==== TASK DATA

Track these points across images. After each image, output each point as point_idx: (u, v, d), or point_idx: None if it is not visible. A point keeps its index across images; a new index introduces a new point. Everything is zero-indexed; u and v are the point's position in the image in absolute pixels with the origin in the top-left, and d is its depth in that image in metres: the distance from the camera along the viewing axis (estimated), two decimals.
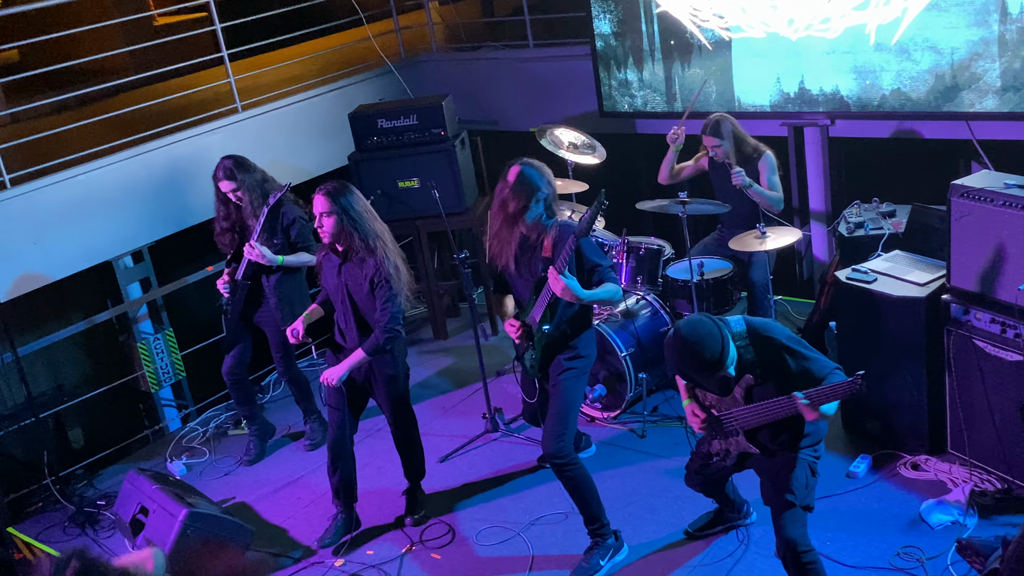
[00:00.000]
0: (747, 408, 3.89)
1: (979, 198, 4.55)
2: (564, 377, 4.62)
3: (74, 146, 6.42)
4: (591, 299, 4.40)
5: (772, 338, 3.82)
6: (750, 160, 5.98)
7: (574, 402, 4.64)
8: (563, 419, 4.58)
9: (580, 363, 4.65)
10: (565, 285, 4.27)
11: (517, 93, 7.97)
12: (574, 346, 4.63)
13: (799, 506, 3.90)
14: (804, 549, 3.87)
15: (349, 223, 4.81)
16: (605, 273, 4.48)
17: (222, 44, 7.10)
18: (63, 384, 6.58)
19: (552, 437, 4.56)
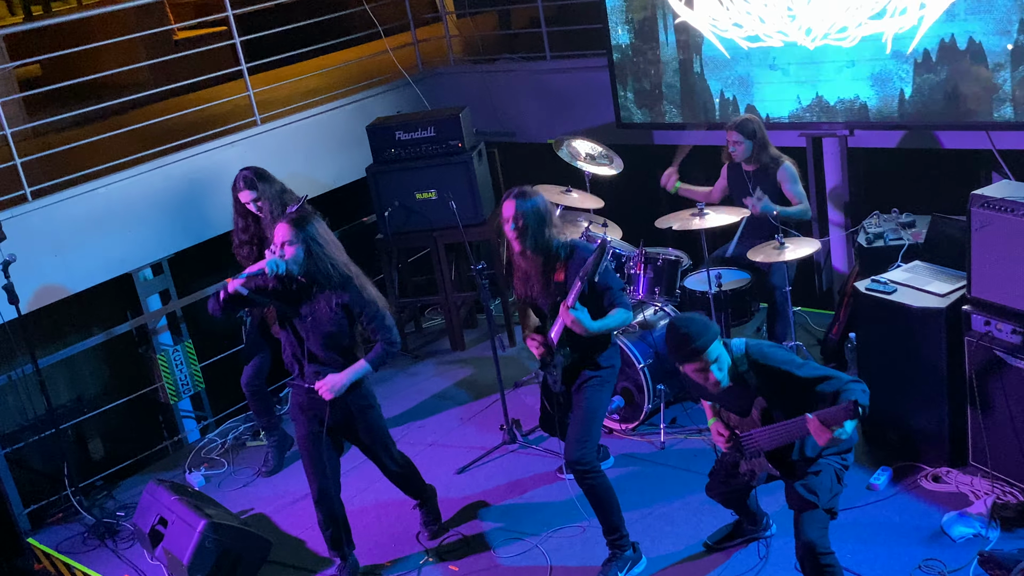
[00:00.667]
0: (764, 429, 3.89)
1: (999, 208, 4.53)
2: (588, 386, 4.64)
3: (95, 159, 6.48)
4: (600, 329, 4.43)
5: (768, 365, 3.84)
6: (767, 169, 5.97)
7: (597, 410, 4.64)
8: (587, 427, 4.59)
9: (604, 372, 4.67)
10: (575, 318, 4.34)
11: (534, 105, 7.98)
12: (595, 358, 4.66)
13: (821, 508, 3.89)
14: (823, 551, 3.85)
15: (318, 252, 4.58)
16: (616, 296, 4.51)
17: (241, 58, 7.15)
18: (83, 395, 6.62)
19: (575, 444, 4.57)
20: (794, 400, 3.78)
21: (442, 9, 8.70)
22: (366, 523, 5.49)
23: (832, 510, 3.94)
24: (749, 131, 5.93)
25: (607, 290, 4.50)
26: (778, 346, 4.03)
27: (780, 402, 3.82)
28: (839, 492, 3.97)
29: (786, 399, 3.81)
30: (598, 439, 4.68)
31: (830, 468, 3.95)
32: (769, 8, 6.31)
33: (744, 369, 3.85)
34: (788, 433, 3.81)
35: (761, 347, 3.92)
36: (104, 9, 6.95)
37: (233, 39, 7.13)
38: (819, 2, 6.08)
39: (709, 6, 6.57)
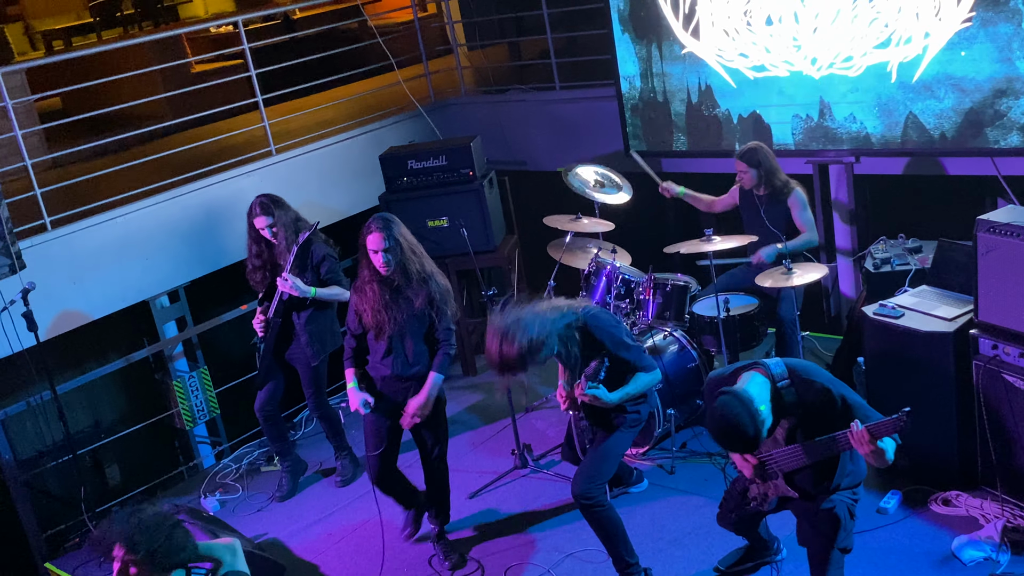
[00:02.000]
0: (788, 449, 3.88)
1: (1006, 233, 4.56)
2: (614, 425, 4.67)
3: (113, 190, 6.59)
4: (622, 399, 4.48)
5: (814, 381, 3.82)
6: (779, 194, 6.02)
7: (615, 451, 4.67)
8: (599, 463, 4.62)
9: (631, 416, 4.69)
10: (593, 396, 4.39)
11: (544, 134, 8.07)
12: (625, 408, 4.67)
13: (837, 548, 3.89)
14: None
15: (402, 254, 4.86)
16: (638, 361, 4.51)
17: (257, 90, 7.27)
18: (100, 421, 6.69)
19: (584, 477, 4.59)
20: (828, 419, 3.77)
21: (454, 42, 8.83)
22: (376, 549, 5.49)
23: (847, 548, 3.94)
24: (755, 161, 6.00)
25: (625, 362, 4.50)
26: (818, 365, 4.01)
27: (810, 421, 3.80)
28: (851, 528, 3.97)
29: (819, 418, 3.78)
30: (608, 477, 4.67)
31: (843, 505, 3.93)
32: (775, 38, 6.39)
33: (784, 386, 3.78)
34: (816, 452, 3.78)
35: (805, 364, 3.91)
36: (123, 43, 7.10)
37: (249, 72, 7.25)
38: (824, 32, 6.16)
39: (715, 37, 6.66)
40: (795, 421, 3.85)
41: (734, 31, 6.55)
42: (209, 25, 10.45)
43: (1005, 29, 5.48)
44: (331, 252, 5.83)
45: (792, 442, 3.87)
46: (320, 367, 5.95)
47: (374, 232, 4.84)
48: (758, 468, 4.08)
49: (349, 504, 6.02)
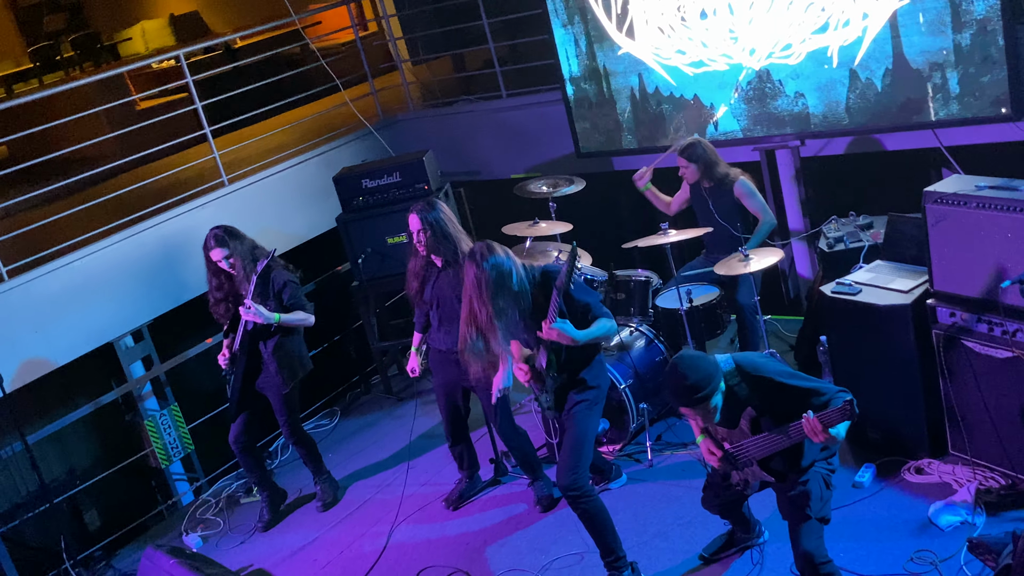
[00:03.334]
0: (755, 439, 3.96)
1: (953, 202, 4.65)
2: (577, 410, 4.70)
3: (68, 234, 6.52)
4: (587, 338, 4.50)
5: (763, 376, 3.91)
6: (723, 184, 6.11)
7: (587, 434, 4.70)
8: (577, 451, 4.65)
9: (591, 394, 4.73)
10: (559, 331, 4.41)
11: (495, 142, 8.11)
12: (583, 379, 4.72)
13: (814, 518, 3.95)
14: (821, 561, 3.91)
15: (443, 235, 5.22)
16: (597, 309, 4.60)
17: (204, 122, 7.23)
18: (75, 467, 6.62)
19: (566, 469, 4.62)
20: (786, 409, 3.85)
21: (397, 58, 8.85)
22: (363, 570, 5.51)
23: (825, 517, 4.00)
24: (694, 156, 6.09)
25: (586, 306, 4.58)
26: (768, 357, 4.10)
27: (771, 411, 3.89)
28: (829, 498, 4.03)
29: (777, 408, 3.87)
30: (589, 462, 4.72)
31: (817, 476, 4.00)
32: (711, 32, 6.43)
33: (735, 383, 3.91)
34: (780, 441, 3.87)
35: (752, 360, 3.99)
36: (66, 86, 7.03)
37: (195, 104, 7.22)
38: (761, 21, 6.21)
39: (650, 36, 6.70)
40: (755, 412, 3.92)
41: (669, 28, 6.61)
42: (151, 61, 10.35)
43: (934, 4, 5.59)
44: (292, 278, 5.82)
45: (758, 432, 3.94)
46: (291, 393, 5.93)
47: (412, 214, 5.31)
48: (725, 459, 4.14)
49: (333, 528, 6.01)
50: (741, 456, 4.08)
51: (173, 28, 13.90)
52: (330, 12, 10.42)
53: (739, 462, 4.11)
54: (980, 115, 5.66)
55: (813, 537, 3.94)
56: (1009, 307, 4.47)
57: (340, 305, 7.65)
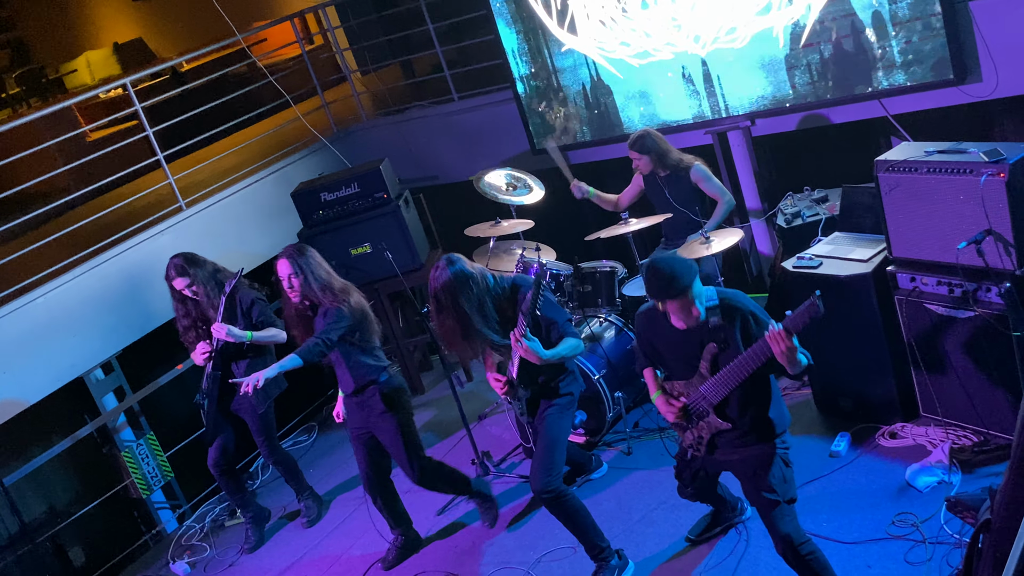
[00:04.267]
0: (714, 379, 3.94)
1: (904, 169, 4.71)
2: (548, 414, 4.74)
3: (28, 271, 6.45)
4: (552, 358, 4.53)
5: (739, 306, 3.92)
6: (678, 171, 6.16)
7: (559, 438, 4.73)
8: (549, 455, 4.68)
9: (563, 400, 4.77)
10: (527, 347, 4.44)
11: (451, 146, 8.11)
12: (555, 387, 4.77)
13: (783, 501, 3.96)
14: (800, 542, 3.93)
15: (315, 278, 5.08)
16: (564, 328, 4.63)
17: (156, 148, 7.17)
18: (54, 505, 6.56)
19: (539, 473, 4.66)
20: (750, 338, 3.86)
21: (346, 69, 8.83)
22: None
23: (792, 498, 4.01)
24: (645, 147, 6.13)
25: (552, 324, 4.61)
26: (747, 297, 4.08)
27: (734, 345, 3.88)
28: (791, 477, 4.04)
29: (743, 343, 3.87)
30: (561, 465, 4.75)
31: (776, 458, 4.01)
32: (653, 21, 6.45)
33: (712, 305, 3.90)
34: (740, 369, 3.84)
35: (735, 293, 4.00)
36: (14, 123, 6.94)
37: (146, 131, 7.17)
38: (703, 6, 6.25)
39: (593, 29, 6.72)
40: (717, 348, 3.92)
41: (610, 20, 6.62)
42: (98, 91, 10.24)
43: None
44: (258, 295, 5.80)
45: (717, 370, 3.93)
46: (267, 413, 5.92)
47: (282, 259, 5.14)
48: (682, 411, 4.14)
49: (319, 543, 6.00)
50: (698, 406, 4.07)
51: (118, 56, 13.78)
52: (275, 28, 10.37)
53: (694, 416, 4.11)
54: (924, 81, 5.75)
55: (787, 520, 3.96)
56: (967, 268, 4.54)
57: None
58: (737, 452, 4.10)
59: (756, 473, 4.00)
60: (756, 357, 3.80)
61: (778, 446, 4.04)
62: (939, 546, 4.30)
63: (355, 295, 5.13)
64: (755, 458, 4.03)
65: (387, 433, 5.18)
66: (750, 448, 4.06)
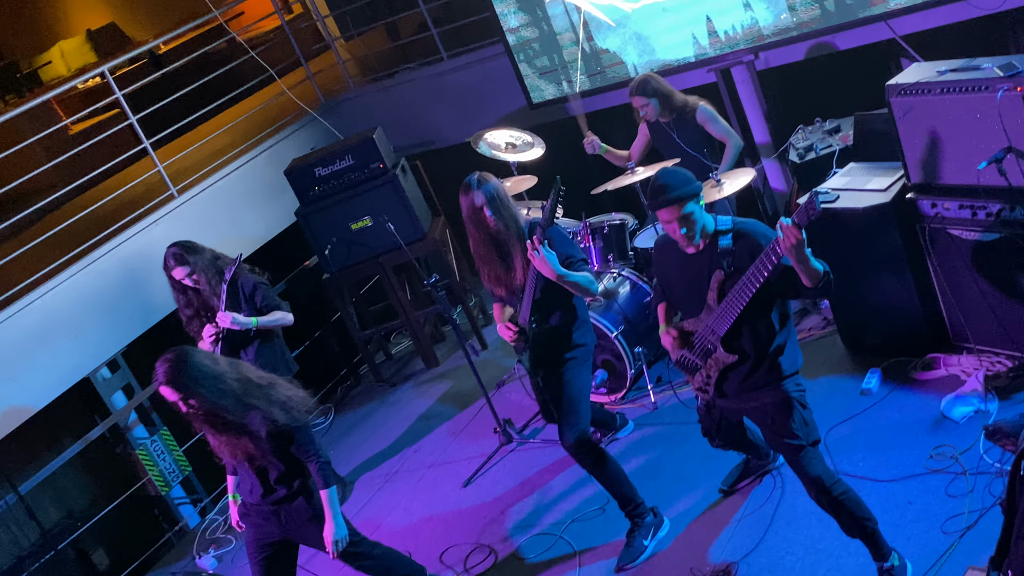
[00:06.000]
0: (720, 307, 3.82)
1: (917, 92, 4.58)
2: (565, 369, 4.66)
3: (21, 274, 6.37)
4: (566, 277, 4.41)
5: (753, 232, 3.79)
6: (684, 114, 6.00)
7: (580, 391, 4.66)
8: (574, 410, 4.62)
9: (578, 352, 4.69)
10: (543, 257, 4.33)
11: (444, 108, 7.94)
12: (569, 336, 4.67)
13: (807, 445, 3.86)
14: (831, 482, 3.84)
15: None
16: (578, 265, 4.54)
17: (142, 135, 7.06)
18: (72, 510, 6.52)
19: (567, 428, 4.60)
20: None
21: (328, 37, 8.62)
22: None
23: (816, 440, 3.91)
24: (649, 91, 5.96)
25: (568, 258, 4.51)
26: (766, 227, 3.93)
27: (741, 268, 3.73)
28: (811, 418, 3.93)
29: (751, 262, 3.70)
30: (588, 417, 4.68)
31: (791, 401, 3.89)
32: None
33: (725, 229, 3.79)
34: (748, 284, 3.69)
35: (750, 221, 3.88)
36: None
37: (129, 119, 7.02)
38: None
39: None
40: (725, 275, 3.79)
41: None
42: (76, 82, 10.06)
43: None
44: (260, 280, 5.70)
45: (723, 297, 3.80)
46: None
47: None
48: (682, 337, 4.02)
49: None
50: (705, 341, 3.95)
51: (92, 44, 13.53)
52: (251, 0, 10.15)
53: (701, 351, 3.99)
54: None
55: (814, 463, 3.86)
56: (989, 188, 4.43)
57: (314, 300, 7.53)
58: (749, 398, 3.97)
59: (774, 420, 3.90)
60: (763, 266, 3.61)
61: (792, 389, 3.90)
62: (980, 476, 4.23)
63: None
64: (770, 405, 3.91)
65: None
66: (761, 393, 3.92)
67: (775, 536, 4.45)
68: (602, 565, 4.73)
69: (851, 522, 3.86)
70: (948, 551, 3.97)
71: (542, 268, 4.38)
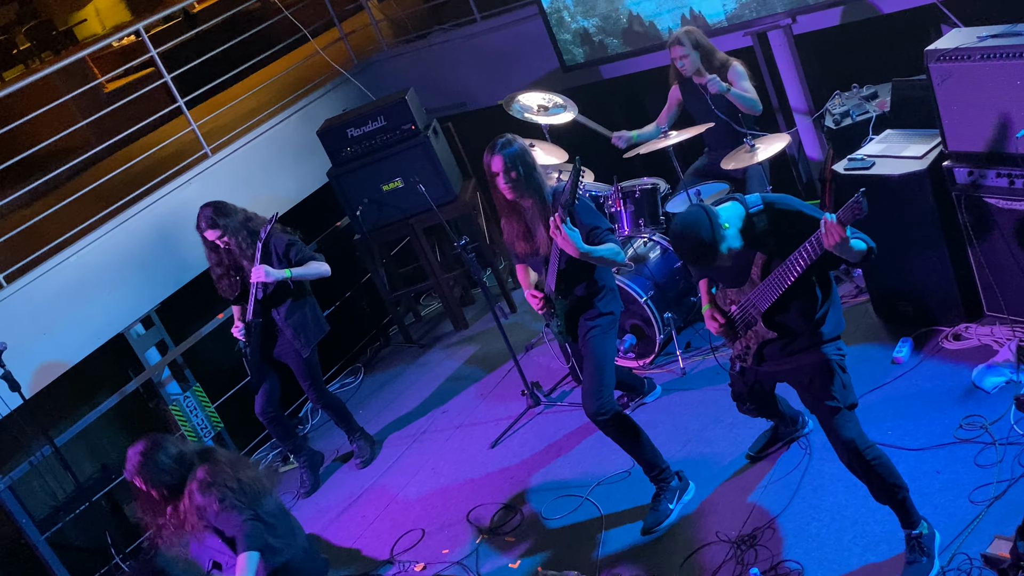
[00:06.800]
0: (764, 284, 3.80)
1: (956, 58, 4.50)
2: (591, 336, 4.66)
3: (57, 231, 6.42)
4: (591, 253, 4.40)
5: (789, 208, 3.74)
6: (720, 73, 5.93)
7: (605, 358, 4.66)
8: (598, 377, 4.62)
9: (604, 320, 4.68)
10: (566, 235, 4.31)
11: (477, 70, 7.91)
12: (594, 305, 4.67)
13: (844, 408, 3.85)
14: (865, 446, 3.81)
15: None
16: (604, 235, 4.51)
17: (176, 94, 7.07)
18: (107, 463, 6.60)
19: (590, 396, 4.60)
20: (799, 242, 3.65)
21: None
22: (412, 519, 5.52)
23: (853, 403, 3.89)
24: (693, 41, 5.88)
25: (593, 229, 4.49)
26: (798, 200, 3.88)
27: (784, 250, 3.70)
28: (849, 382, 3.92)
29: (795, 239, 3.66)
30: (612, 385, 4.68)
31: (831, 364, 3.88)
32: None
33: (758, 211, 3.72)
34: (791, 268, 3.68)
35: (783, 196, 3.83)
36: (28, 80, 6.82)
37: (164, 77, 7.04)
38: None
39: None
40: (769, 254, 3.77)
41: None
42: (110, 40, 10.10)
43: None
44: (293, 238, 5.74)
45: (768, 275, 3.78)
46: (311, 357, 5.88)
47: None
48: (727, 325, 4.03)
49: (375, 483, 6.01)
50: (747, 314, 3.94)
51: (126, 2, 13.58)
52: None
53: (742, 324, 3.99)
54: None
55: (849, 426, 3.84)
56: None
57: (345, 261, 7.56)
58: (788, 361, 3.96)
59: (812, 381, 3.89)
60: (807, 254, 3.61)
61: (832, 353, 3.89)
62: (1010, 447, 4.20)
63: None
64: (809, 366, 3.90)
65: None
66: (801, 356, 3.92)
67: (801, 502, 4.45)
68: (628, 528, 4.75)
69: (882, 488, 3.84)
70: (975, 520, 3.95)
71: (565, 247, 4.37)
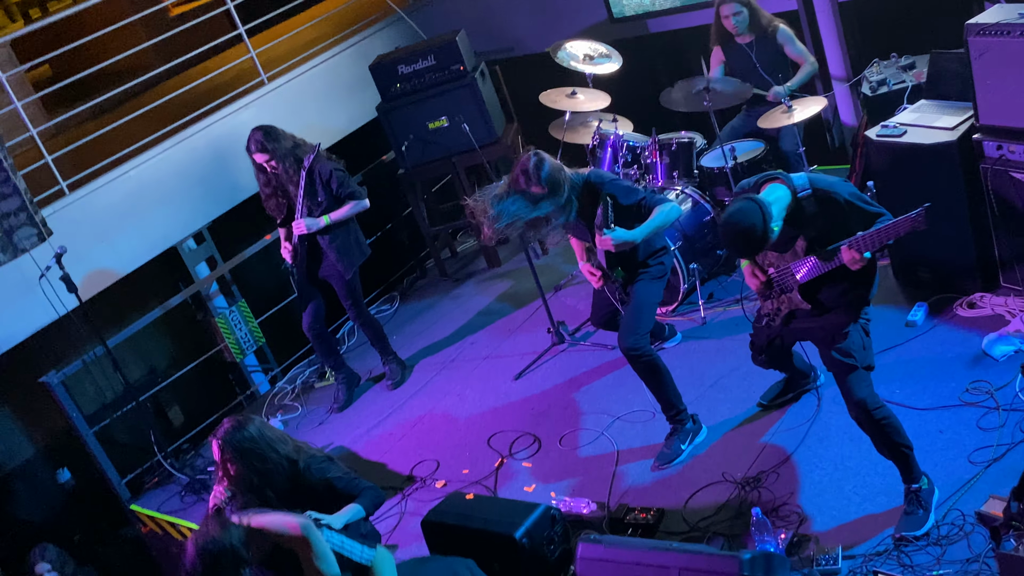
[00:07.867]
0: (804, 260, 3.93)
1: (996, 33, 4.55)
2: (639, 280, 4.87)
3: (119, 145, 6.64)
4: (644, 233, 4.62)
5: (835, 195, 3.85)
6: (765, 34, 6.02)
7: (647, 301, 4.86)
8: (637, 316, 4.82)
9: (654, 269, 4.89)
10: (612, 240, 4.56)
11: (526, 16, 7.99)
12: (646, 262, 4.88)
13: (860, 367, 3.98)
14: (875, 406, 3.94)
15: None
16: (650, 200, 4.69)
17: (238, 22, 7.22)
18: (154, 368, 6.88)
19: (627, 332, 4.79)
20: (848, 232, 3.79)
21: None
22: (437, 440, 5.76)
23: (870, 365, 4.02)
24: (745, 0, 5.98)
25: (639, 202, 4.69)
26: (845, 182, 4.00)
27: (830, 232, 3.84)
28: (870, 345, 4.05)
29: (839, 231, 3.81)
30: (649, 327, 4.86)
31: (856, 327, 4.02)
32: None
33: (807, 195, 3.83)
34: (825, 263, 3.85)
35: (829, 180, 3.93)
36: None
37: (227, 4, 7.21)
38: None
39: None
40: (815, 233, 3.89)
41: None
42: None
43: None
44: (337, 166, 5.91)
45: (811, 253, 3.93)
46: (353, 279, 6.09)
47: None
48: (765, 283, 4.17)
49: (404, 404, 6.25)
50: (784, 280, 4.08)
51: None
52: None
53: (778, 288, 4.12)
54: None
55: (863, 385, 3.97)
56: None
57: (389, 194, 7.76)
58: (815, 321, 4.11)
59: (834, 339, 4.01)
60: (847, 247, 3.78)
61: (860, 316, 4.04)
62: (1012, 413, 4.32)
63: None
64: (834, 325, 4.03)
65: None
66: (828, 317, 4.06)
67: (806, 451, 4.61)
68: (639, 464, 4.94)
69: (887, 445, 3.98)
70: (973, 479, 4.07)
71: (619, 249, 4.61)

========

With the pictures omitted, copy the entries above exactly from the line containing "19: (552, 437, 4.56)" through the line containing "43: (1005, 29, 5.48)", both lines included.

__REPLY TO THE EXERCISE__.
19: (552, 437, 4.56)
[00:00.667]
0: (764, 429, 3.89)
1: (999, 208, 4.53)
2: (588, 386, 4.64)
3: (95, 159, 6.48)
4: (600, 329, 4.43)
5: (768, 365, 3.84)
6: (767, 169, 5.97)
7: (597, 410, 4.64)
8: (587, 427, 4.59)
9: (604, 372, 4.67)
10: (575, 318, 4.34)
11: (534, 105, 7.98)
12: (595, 358, 4.66)
13: (821, 508, 3.89)
14: (823, 551, 3.85)
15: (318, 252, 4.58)
16: (616, 296, 4.51)
17: (241, 58, 7.15)
18: (83, 395, 6.62)
19: (575, 444, 4.57)
20: (794, 400, 3.78)
21: (442, 9, 8.70)
22: (366, 523, 5.49)
23: (832, 510, 3.94)
24: (749, 131, 5.93)
25: (607, 290, 4.50)
26: (778, 346, 4.03)
27: (780, 402, 3.82)
28: (839, 492, 3.97)
29: (786, 399, 3.81)
30: (598, 439, 4.68)
31: (830, 468, 3.95)
32: (769, 8, 6.31)
33: (744, 369, 3.85)
34: (788, 433, 3.81)
35: (761, 347, 3.92)
36: (104, 9, 6.95)
37: (233, 39, 7.13)
38: (819, 2, 6.08)
39: (709, 6, 6.57)
[00:02.000]
0: (788, 449, 3.88)
1: (1006, 233, 4.56)
2: (614, 425, 4.67)
3: (113, 190, 6.59)
4: (622, 399, 4.48)
5: (814, 381, 3.82)
6: (779, 194, 6.02)
7: (615, 451, 4.67)
8: (599, 463, 4.62)
9: (631, 416, 4.69)
10: (593, 396, 4.39)
11: (544, 134, 8.07)
12: (625, 408, 4.67)
13: (837, 548, 3.89)
14: None
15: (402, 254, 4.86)
16: (638, 361, 4.51)
17: (257, 90, 7.27)
18: (100, 421, 6.69)
19: (584, 477, 4.59)
20: (828, 419, 3.77)
21: (454, 42, 8.83)
22: (376, 549, 5.49)
23: (847, 548, 3.94)
24: (755, 161, 6.00)
25: (625, 362, 4.50)
26: (818, 365, 4.01)
27: (810, 421, 3.80)
28: (851, 528, 3.97)
29: (819, 418, 3.78)
30: (608, 477, 4.67)
31: (843, 505, 3.93)
32: (775, 38, 6.39)
33: (784, 386, 3.78)
34: (816, 452, 3.78)
35: (805, 364, 3.91)
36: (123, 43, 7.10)
37: (249, 72, 7.25)
38: (824, 32, 6.16)
39: (715, 37, 6.66)
40: (795, 421, 3.85)
41: (734, 31, 6.55)
42: (209, 25, 10.45)
43: (1005, 29, 5.48)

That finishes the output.